Vicky, whoever she is, broke that rule. By simply adding salt to a glass of cold milk, she reminded the internet of a fundamental truth: the best trends are the ones that make you say, “That sounds awful,” right before you pour yourself a glass.
If you have scrolled through TikTok, Reddit, or X (formerly Twitter) in the past six months, you have likely seen the memes. A cartoon woman named Vicky holding a glass of opaque white liquid with salt crystals floating at the bottom. Captions read: “When you crave Vicky Salty Milk at 3 AM.” Or, “My partner asked me to stop making Vicky Salty Milk.

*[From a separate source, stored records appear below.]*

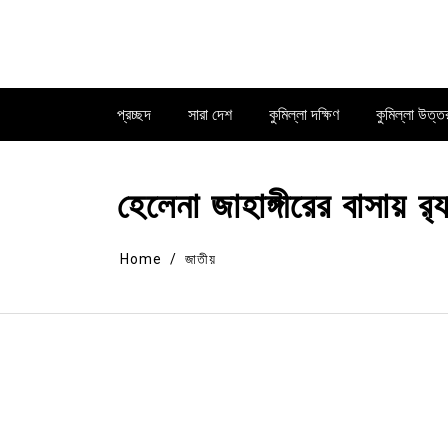
Skip
to
content
প্রচ্ছদ
সারা দেশ
কুমিল্লা দক্ষিণ
কুমিল্লা উত্ত
হেলেনা জাহাঙ্গীরের বাসায় র
Home
জাতীয়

I can’t. It owns me.” Vicky Salty Milk
According to internet sleuths on the r/BehindTheTrend subreddit, the earliest known reference to appears in a deleted ASMR video from late 2023. The creator, a woman named Vicky (username @SaltyVic), was live-streaming a “weird snack” session. In the video, she poured a glass of whole milk, added two generous pinches of sea salt, stirred it with a chopstick (not a spoon, notably), and drank it while whispering, “For the electrolytes.” Vicky, whoever she is, broke that rule
So go ahead. Open your fridge. Find the flaky salt. Embrace the brine. And when someone asks you what you are drinking, look them dead in the eye and say: A cartoon woman named Vicky holding a glass
Argue that Vicky Salty Milk must be served at 4°C (39°F). They claim heat breaks the fat globules and makes the salt taste “metallic.” They are the majority.
But what actually is it? Is it a real beverage? A niche fetish? A lost recipe from a forgotten European dairy? Or just an elaborate inside joke that got out of hand?